By default, AI personas have access to the MCP server provided by the jupyter_server_mcp package. Jupyter AI uses this to provide a notebook toolkit to all AI personas by default.

These tools allow AI personas to:

  • Answer questions about your active notebook or active cell

  • Create and edit notebooks

  • Run code cells through the kernel

  • Open other files in JupyterLab

Custom MCP servers

You can share custom MCP servers to extend the capabilities of your AI personas and tailor them to your workflow.

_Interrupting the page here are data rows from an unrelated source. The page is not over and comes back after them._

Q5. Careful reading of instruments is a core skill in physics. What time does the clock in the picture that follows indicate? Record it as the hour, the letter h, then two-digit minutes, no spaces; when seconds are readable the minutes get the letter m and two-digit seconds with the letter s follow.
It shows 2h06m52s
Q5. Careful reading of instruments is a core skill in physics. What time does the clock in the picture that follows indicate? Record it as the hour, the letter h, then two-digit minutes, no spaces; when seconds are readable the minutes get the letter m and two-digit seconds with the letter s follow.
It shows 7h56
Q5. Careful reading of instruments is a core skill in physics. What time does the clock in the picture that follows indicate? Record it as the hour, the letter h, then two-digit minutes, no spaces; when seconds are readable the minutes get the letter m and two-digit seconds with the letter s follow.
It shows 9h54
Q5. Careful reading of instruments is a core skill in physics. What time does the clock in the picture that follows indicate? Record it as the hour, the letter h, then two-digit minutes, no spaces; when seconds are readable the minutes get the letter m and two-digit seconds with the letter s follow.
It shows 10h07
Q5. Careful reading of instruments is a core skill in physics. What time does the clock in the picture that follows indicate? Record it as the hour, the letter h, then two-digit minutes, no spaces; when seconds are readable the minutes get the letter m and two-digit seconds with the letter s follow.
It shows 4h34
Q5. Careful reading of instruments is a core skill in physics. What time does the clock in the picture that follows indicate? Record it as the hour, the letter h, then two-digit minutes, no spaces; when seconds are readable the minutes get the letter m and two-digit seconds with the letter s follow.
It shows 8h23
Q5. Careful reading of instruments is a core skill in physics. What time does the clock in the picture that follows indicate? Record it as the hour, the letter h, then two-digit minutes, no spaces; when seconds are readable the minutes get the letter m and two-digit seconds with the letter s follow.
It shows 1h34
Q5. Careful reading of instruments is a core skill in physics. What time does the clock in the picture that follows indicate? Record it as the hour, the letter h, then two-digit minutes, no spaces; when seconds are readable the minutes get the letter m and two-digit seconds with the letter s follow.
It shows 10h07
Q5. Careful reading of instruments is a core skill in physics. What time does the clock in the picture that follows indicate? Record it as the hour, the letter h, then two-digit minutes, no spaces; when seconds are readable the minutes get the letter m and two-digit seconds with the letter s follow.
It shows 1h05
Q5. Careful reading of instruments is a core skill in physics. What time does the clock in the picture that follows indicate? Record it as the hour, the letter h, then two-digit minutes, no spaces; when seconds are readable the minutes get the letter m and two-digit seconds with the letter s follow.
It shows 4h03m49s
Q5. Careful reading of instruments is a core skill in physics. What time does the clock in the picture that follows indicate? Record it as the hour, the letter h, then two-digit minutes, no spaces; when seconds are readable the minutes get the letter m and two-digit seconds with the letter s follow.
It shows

To add custom MCP servers, create a .jupyter/mcp_settings.json file at the root of your workspace. This file contains an array of MCP server configurations under mcp_servers. Jupyter AI reads this file on startup and makes the configured servers available to all ACP agents automatically.

Stdio servers

A stdio server runs as a local process. You specify the command and arguments to launch it:

{
  "mcp_servers": [
    {
      "name": "My Custom Tools",
      "command": "npx",
      "args": ["-y", "@my-org/my-mcp-server"],
      "env": [
        {"name": "API_KEY", "value": "sk-abc123"}
      ]
    }
  ]
}

Field

Type

Required

Description

name

string

yes

Human-readable name identifying this MCP server.

command

string

yes

Path to the MCP server executable.

args

list of strings

yes

Command-line arguments to pass to the server.

env

list of objects

no

Environment variables to set when launching. Each object has name and value fields.

HTTP servers

An HTTP server is a remote MCP server accessible over HTTP:

{
  "mcp_servers": [
    {
      "type": "http",
      "name": "Remote Tools",
      "url": "https://my-mcp-server.example.com/mcp",
      "headers": [
        {"name": "Authorization", "value": "Bearer my-token"}
      ]
    }
  ]
}

Field

Type

Required

Description

type

"http"

yes

Must be "http" for HTTP servers.

name

string

yes

Human-readable name identifying this MCP server.

url

string

yes

URL to the MCP server.

headers

list of objects

no

HTTP headers to include in requests. Each object has name and value fields.

Full example

Here is a complete .jupyter/mcp_settings.json with both server types:

{
  "mcp_servers": [
    {
      "name": "Filesystem Tools",
      "command": "npx",
      "args": ["-y", "@modelcontextprotocol/server-filesystem", "/path/to/dir"]
    },
    {
      "name": "GitHub Tools",
      "command": "npx",
      "args": ["-y", "@modelcontextprotocol/server-github"],
      "env": [
        {"name": "GITHUB_PERSONAL_ACCESS_TOKEN", "value": "ghp_xxx"}
      ]
    },
    {
      "type": "http",
      "name": "Company Internal Tools",
      "url": "https://internal-mcp.corp.example.com/mcp",
      "headers": [
        {"name": "Authorization", "value": "Bearer my-token"}
      ]
    }
  ]
}

After saving this file, restart JupyterLab for the changes to take effect. All configured MCP servers will be available to every ACP agent in your session.